Isaiah Thomas scored 53 points in the Boston Celtics’ Game 2 win over the Washington Wizards on Tuesday. It was an incredible follow-up to a 33-point performance that led his team to a win in Game 1.
Isaiah Thomas is making a mockery of the teams that traded him
Thomas has emerged as an All-Star in Boston after Sacramento and Phoenix dealt him for pennies on the dollar.


Thomas did it on the day his sister would have been 23 years old. The day before the second round began, he flew across the country and back to deliver the eulogy at her funeral. He scored 53 points with a swollen face, after his front tooth was knocked out during Game 1 and uncomfortably replaced with a false one. He did it against a Wizards team that tried to use every physical advantage to break their opponent.
And he did it after two floundering franchises gave up on him.
Give credit to the Sacramento Kings (a phrase you won’t hear often): They selected the undersized guard dead last in the 2011 NBA draft, and 29 teams wish they could have a redo.
But the Kings gave up on Thomas even as he showed flashes of the player he would become in Boston. In his third and final season in Sacramento, Thomas averaged more than 20 points and six assists per game. The Kings ultimately traded him for pennies on the dollar, signing him to a four-year, $28 million deal then shipping him to the Phoenix Suns for Alex Oriakhi (the No. 57 pick in the 2013 draft) and a $7 million trade exception.
Oriakhi now plays pro ball in Puerto Rico, and Sacramento, in all its glorious dysfunction, let the trade exception expire, unused.
Amazingly, the Suns then let go of Thomas only halfway through his first season in town.

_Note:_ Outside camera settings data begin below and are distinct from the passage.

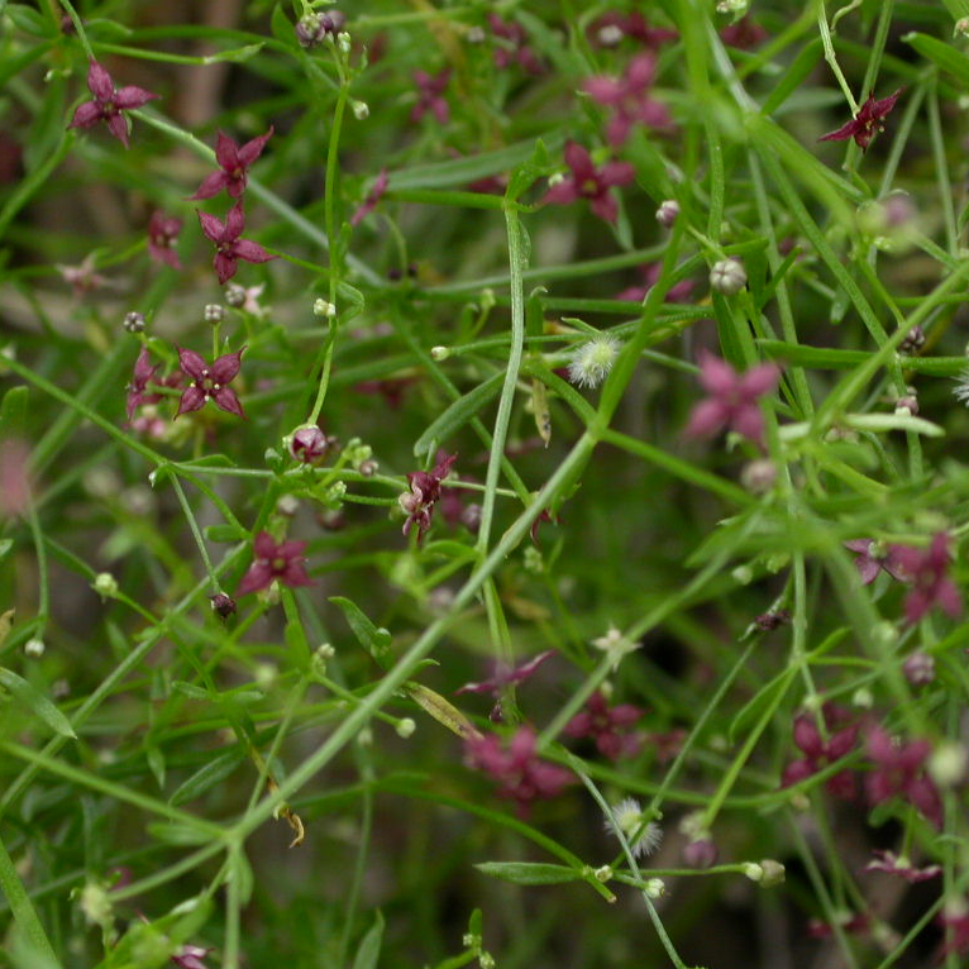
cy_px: 484
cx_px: 421
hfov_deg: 9.6
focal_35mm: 182
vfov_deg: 9.6
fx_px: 5764
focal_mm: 32
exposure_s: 1/68.7
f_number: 5.1
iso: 100
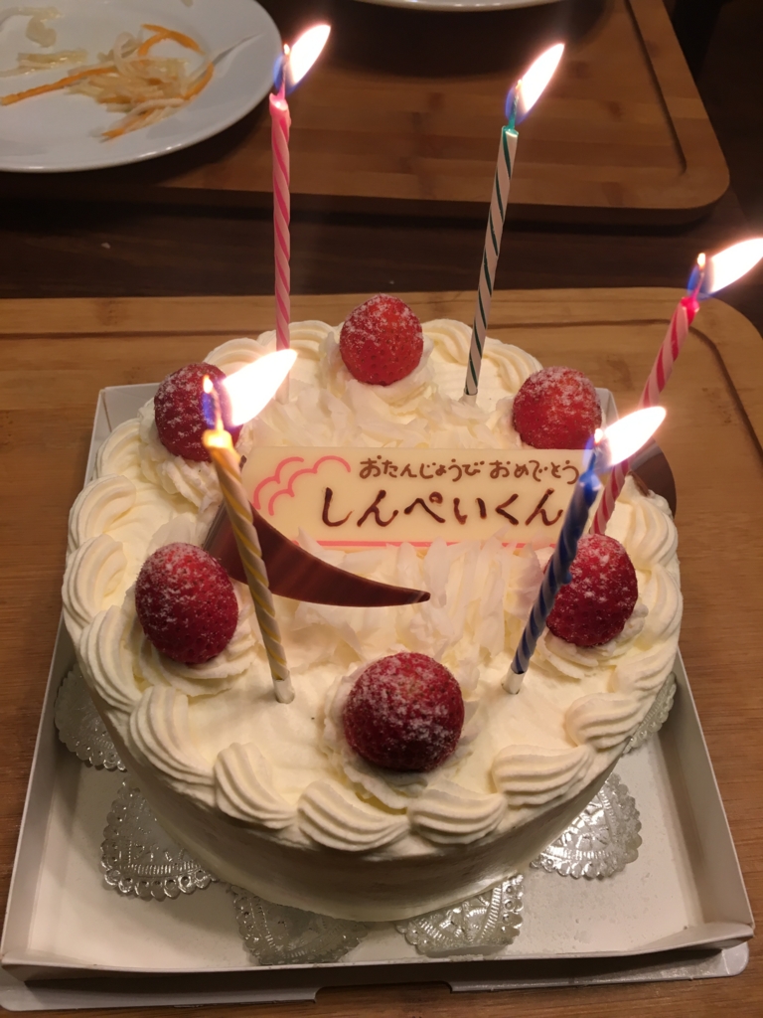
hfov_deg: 48.2
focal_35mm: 29
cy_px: 509
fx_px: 852
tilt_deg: -53.2
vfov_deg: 61.7
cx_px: 382
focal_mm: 4.15
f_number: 2.2
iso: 50
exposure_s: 1/30
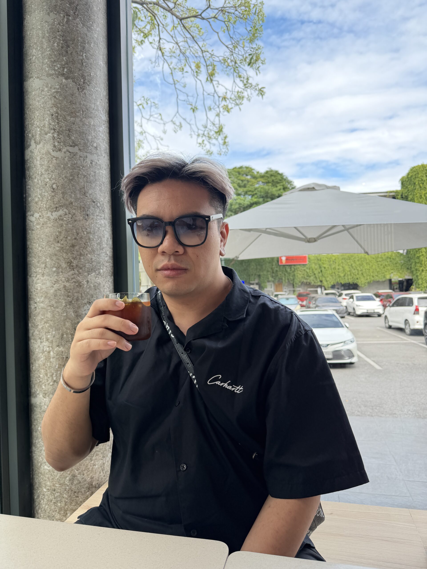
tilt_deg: +0.5
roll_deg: +0.4
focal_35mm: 24
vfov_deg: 71.6
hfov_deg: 56.8
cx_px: 214
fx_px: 395
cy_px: 284
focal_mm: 6.76
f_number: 1.78
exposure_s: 1/421
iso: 80
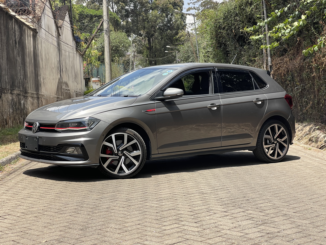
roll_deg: +2.4
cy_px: 122
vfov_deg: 22.9
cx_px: 163
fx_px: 603
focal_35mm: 64
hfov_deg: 30.3
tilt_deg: -0.6
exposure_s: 1/573
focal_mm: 7.5
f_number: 2.2
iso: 20
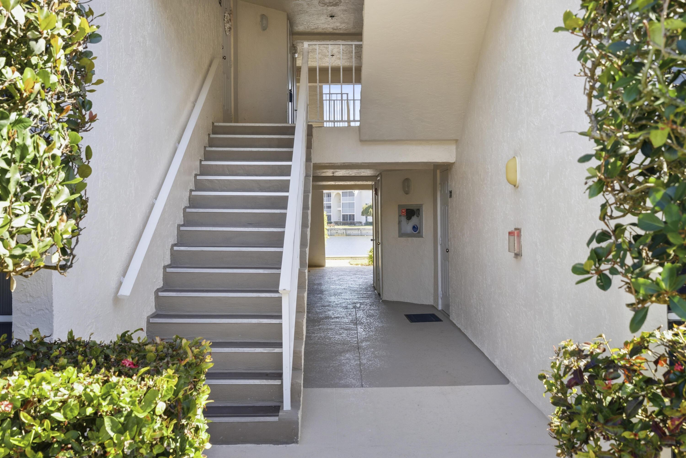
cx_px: 343
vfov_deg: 37.9
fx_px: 667
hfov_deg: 54.4
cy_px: 229
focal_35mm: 35
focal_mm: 35
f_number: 8
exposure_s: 1/80
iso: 1600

Phoenix moved him on the final hectic day of the 2015 trade deadline. He was a key piece of a three-team trade with multiple moving parts:
The Suns received: Marcus Thornton (via Boston), Cleveland’s 2016 first-round pick (via Boston)

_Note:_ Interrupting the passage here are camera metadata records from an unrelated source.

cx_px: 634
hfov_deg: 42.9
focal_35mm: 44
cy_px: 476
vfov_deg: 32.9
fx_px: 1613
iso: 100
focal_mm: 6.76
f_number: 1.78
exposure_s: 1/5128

The Celtics received: Isaiah Thomas (via Phoenix)
The Pistons received: Tayshaun Prince (via Boston)
Boston originally picked up Cleveland’s 2016 first-rounder in a three-team trade (including Brooklyn) that freed up cap room for the Cavaliers to sign LeBron James. The Cavs shipped Jarrett Jack and Sergey Karasev to the Nets and sent Tyler Zeller and that first-rounder to the Celtics.

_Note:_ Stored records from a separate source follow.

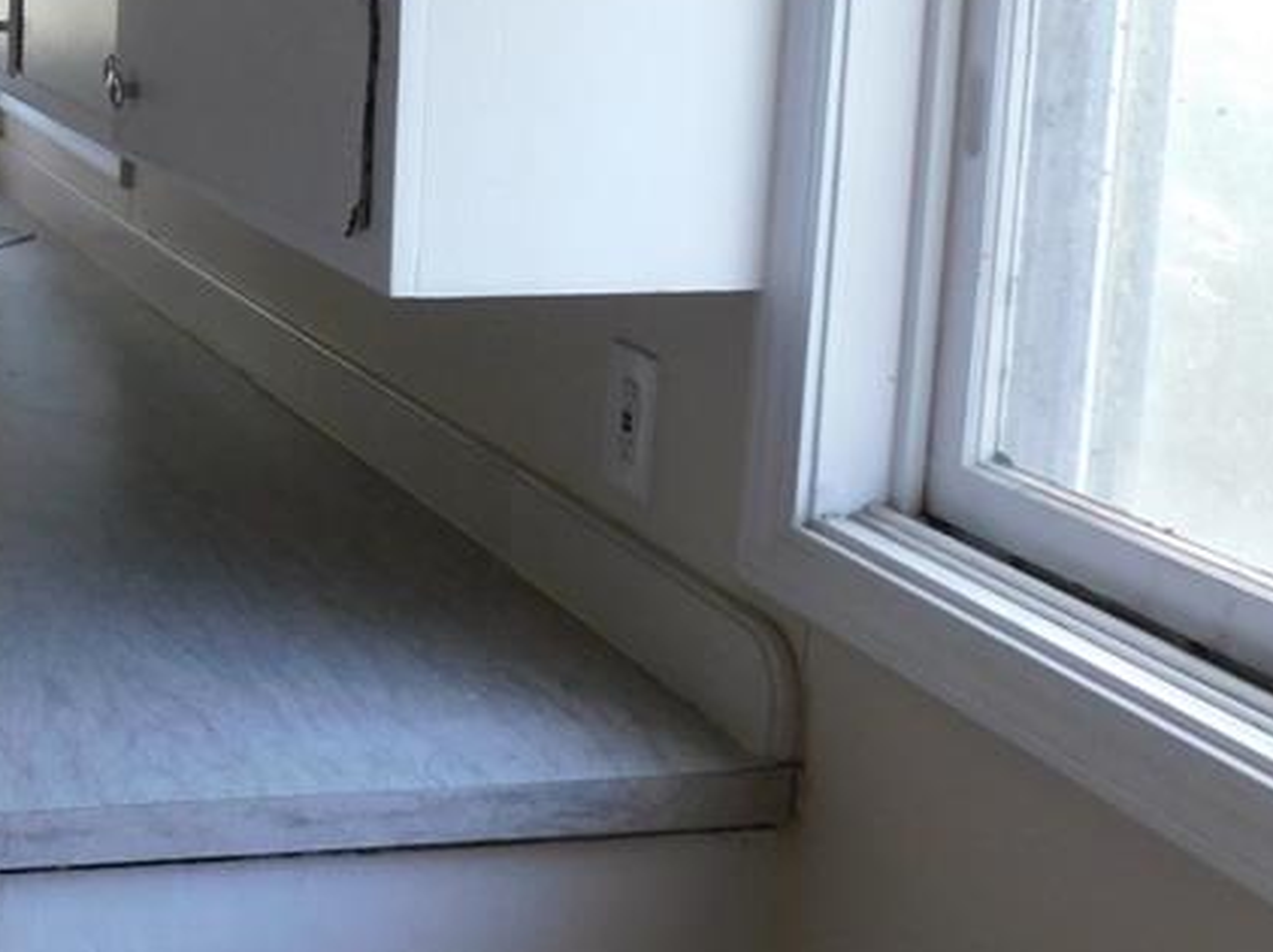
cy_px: 151
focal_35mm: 56
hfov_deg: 30.8
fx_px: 2058
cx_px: -118
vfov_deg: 25.5
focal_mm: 4
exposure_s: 1/30
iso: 180
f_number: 3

Cleveland then sent that pick to Phoenix, which selected a promising young forward Skal Labissiere in last year’s NBA draft at 27th overall.
Now, that trade has the potential to bite Cleveland in the cheeks.
Thomas has emerged as a stud in Boston, earning his second All-Star appearance this year. He averaged 29.8 points per game in the regular season, powering Boston to the best record in the Eastern Conference, ahead of the defending NBA champions.
Thomas has become the most lethal late-game scorer in the league, underscored by 29 points in the fourth quarter and overtime in Game 2 against the Wizards. He has now led the Celtics to six consecutive playoff victories, and is eyeballing a seventh and an eighth in Washington as Boston attempts to complete a series sweep.
And the Kings, Suns, and Cavaliers all helped make it possible.